▶ [READING PASSAGE]
=======

My vote goes to the North Face VE25.  Slept in one on Denali, withstood 80mph winds just fine.  We were sheltered behind a snow wall and at 14,000 feet probably not as much force as lower down.  later i purchased four VE25 (from REI, of course) for field work on Santa Rosa Island, Channel Islands National Park.  A very windy place with winds routinely reaching 40-45.  We reach 60 mph on several occasions.  All lasted just fine for 4 seasons (3 months each) field work.  The flys were showing some UV damage by then.  That was the only problem.  On Denali, we were three in the tent - quite adequate and comfy.  On Santa Rosa, each crew had his own VE25 - luxurious!

This was back in 1987 (Denali) and 90-93 (Island).  The tent is still offered today, which tells you something...

 

Can you tell I like VE25s a lot?

Superusers do not speak on behalf of REI and may have received
one or more gifts or other benefits from the co-op.

That ve25 is the bomb. I've seen it on a gear testing backpacking trip. I sold a few of them at a mountaineering shop I worked at in South Lake Tahoe. It would be too hot for Florida or anything not cold.

I have a Sierra Designs Lookout that I use in challenging weather conditions. I have had it since 1993. It's convertible from Winter to three season. I have used it in snow a couple of times and also once at the Racetrack in Death Valley in November, which might have been my coldest night sleeping in that tent ever. Water bottles froze solid inside the tent. No wind. We both had two sleeping bags on. My partner said Death Valley is the coldest National Park in the world.

=======

▶ [PROVIDED MATERIAL]
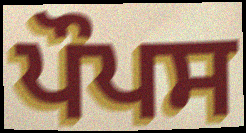
ਪੌਪਸ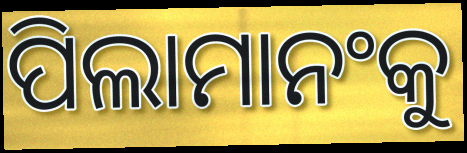
ପିଲାମାନଂକୁ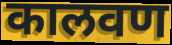
कालवण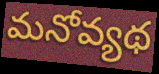
మనోవ్యథ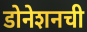
डोनेशनची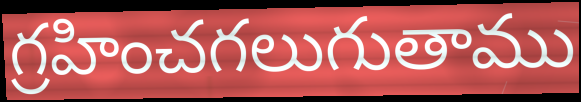
గ్రహించగలుగుతాముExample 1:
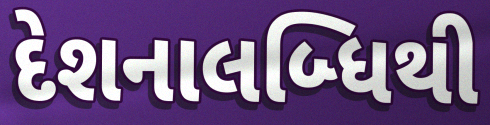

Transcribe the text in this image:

દેશનાલબ્ધિથી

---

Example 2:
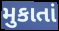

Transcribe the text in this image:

મુકાતાં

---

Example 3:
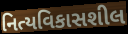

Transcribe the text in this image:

નિત્યવિકાસશીલ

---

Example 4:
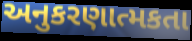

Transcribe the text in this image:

અનુકરણાત્મકતા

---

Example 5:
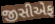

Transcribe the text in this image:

જીસીએફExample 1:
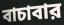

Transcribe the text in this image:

বাচাবার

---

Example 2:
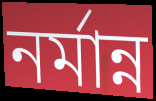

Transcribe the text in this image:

নর্মান্ন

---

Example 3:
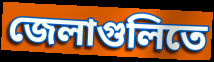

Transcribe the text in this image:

জেলাগুলিতে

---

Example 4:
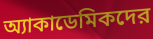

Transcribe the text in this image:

অ্যাকাডেমিকদের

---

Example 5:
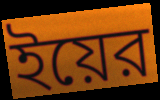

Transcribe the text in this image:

=======

▶ [WORK TO DO]
(a) Answer these questions about the tent discussion, one answer per line, marked as below:
(i) How many VE25 tents were purchased for field work on Santa Rosa Island?
(ii) What damage were the flys showing after four seasons?
(iii) Since what year has the Sierra Designs Lookout been owned?
(b) Output the portion of the tent discussion starting at "My vote goes" and ending at "VE25 - luxurious!".

▶ [ANSWERS TO THE EXERCISE]
(a)
(i) Four
(ii) UV damage
(iii) 1993

(b)
My vote goes to the North Face VE25.  Slept in one on Denali, withstood 80mph winds just fine.  We were sheltered behind a snow wall and at 14,000 feet probably not as much force as lower down.  later i purchased four VE25 (from REI, of course) for field work on Santa Rosa Island, Channel Islands National Park.  A very windy place with winds routinely reaching 40-45.  We reach 60 mph on several occasions.  All lasted just fine for 4 seasons (3 months each) field work.  The flys were showing some UV damage by then.  That was the only problem.  On Denali, we were three in the tent - quite adequate and comfy.  On Santa Rosa, each crew had his own VE25 - luxurious!